The Australian man was a former professional Australian Rules footballer and we were informing the couple about the upcoming All Ireland final between Kerry and Dublin. I actually had a ticket for the match the following Sunday which greatly annoyed the Kerryman behind the Bar.
After two pints, I left Mary Lynch’s and continued along the south side of the canal. I saw my new friend the Heron again as he continued his search for dinner. This section of the canal is actually designed as a blueway (trail navigable by water) and I saw a couple of people in canoes between here and Mullingar.
The Down’s Bridge marks the 77km mark from the River Liffey. It’s also one of my least favourite sections of Day 4 walking the Royal Canal Way. The reason being the canal runs parallel to the busy (and loud) M4 motorway. Luckily, it was only for about a kilometre and then the canal turned away from the motorway again.
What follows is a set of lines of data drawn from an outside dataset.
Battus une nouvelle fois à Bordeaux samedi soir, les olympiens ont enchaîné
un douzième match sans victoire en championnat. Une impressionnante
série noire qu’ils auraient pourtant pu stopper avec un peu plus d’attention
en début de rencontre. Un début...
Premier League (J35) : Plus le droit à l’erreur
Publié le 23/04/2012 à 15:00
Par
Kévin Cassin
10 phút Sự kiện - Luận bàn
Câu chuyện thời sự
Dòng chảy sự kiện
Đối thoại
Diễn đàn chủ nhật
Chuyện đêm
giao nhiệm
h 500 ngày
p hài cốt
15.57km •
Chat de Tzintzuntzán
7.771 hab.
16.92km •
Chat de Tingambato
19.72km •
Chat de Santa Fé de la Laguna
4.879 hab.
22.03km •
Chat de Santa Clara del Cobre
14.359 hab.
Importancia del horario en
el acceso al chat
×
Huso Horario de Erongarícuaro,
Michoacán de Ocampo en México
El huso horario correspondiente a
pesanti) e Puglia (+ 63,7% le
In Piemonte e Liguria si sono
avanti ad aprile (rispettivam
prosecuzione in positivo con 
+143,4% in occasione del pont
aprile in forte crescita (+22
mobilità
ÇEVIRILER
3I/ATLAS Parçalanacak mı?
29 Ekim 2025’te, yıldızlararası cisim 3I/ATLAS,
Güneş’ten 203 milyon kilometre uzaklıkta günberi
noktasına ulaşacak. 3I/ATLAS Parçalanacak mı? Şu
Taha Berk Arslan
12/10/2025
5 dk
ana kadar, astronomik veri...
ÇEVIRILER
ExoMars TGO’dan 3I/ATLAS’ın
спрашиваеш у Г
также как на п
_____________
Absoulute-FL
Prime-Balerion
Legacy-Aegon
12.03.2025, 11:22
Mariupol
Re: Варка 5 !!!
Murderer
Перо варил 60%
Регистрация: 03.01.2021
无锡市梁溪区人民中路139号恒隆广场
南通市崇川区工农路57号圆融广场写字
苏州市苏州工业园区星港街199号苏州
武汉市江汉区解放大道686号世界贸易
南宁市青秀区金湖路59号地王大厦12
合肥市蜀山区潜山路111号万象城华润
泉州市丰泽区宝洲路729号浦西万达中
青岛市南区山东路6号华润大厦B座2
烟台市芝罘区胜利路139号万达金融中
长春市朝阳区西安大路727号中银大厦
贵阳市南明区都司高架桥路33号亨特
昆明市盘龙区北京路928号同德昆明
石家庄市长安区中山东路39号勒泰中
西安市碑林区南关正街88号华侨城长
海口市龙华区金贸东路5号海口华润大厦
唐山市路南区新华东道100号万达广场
As I approached Mullingar the route became busier with a lot more walkers, joggers and cyclists out and about.
After Baltrasna Bridge, there is a canal cutting (or sinking). A cutting/sinking is where a canal is cut through the land to maintain the same level rather than use locks to get over it. This results in the pathway being quite high overlooking the water of the canal below.
As I approached Mullingar, there were a couple of points of interest. The first being the little monument at Piper’s Boreen. So called because it’s the location where the piper used to play to announce to the people of Mullingar that a barge load of goods had arrived into the town. There were no pipers to greet me yet (although I did get a bit of a fanfare shortly afterwards!).
The other nice things on the way into Mullingar are the nice views of the Cathedral in the distance (tallest building in Westmeath) and being able to peek over the wall and into Cusack Park GAA pitch. The latter bring back happy days of playing there in my youth.
Reception Committee after Day 4 of Walking the Royal Canal Way
I finally arrived at my target destination for the day at around 6pm. I can see my niece and nephew, brother, sister and parents at Mullingar Harbour. It’s an amazing welcoming committee. I’ve been walking towards my family for the last 4 days so it’s so great to see them all!
It’s taken nearly 103km of walking but it’s beginning to feel like I’m nearly home. I’ve done 25.5 of those kilometres today on day 4 of walking the Royal Canal Way. This included a ridiculous (but enjoyable) 4 pints along the way!
Next stop is my sister’s house who has kindly agreed to put me up for the night.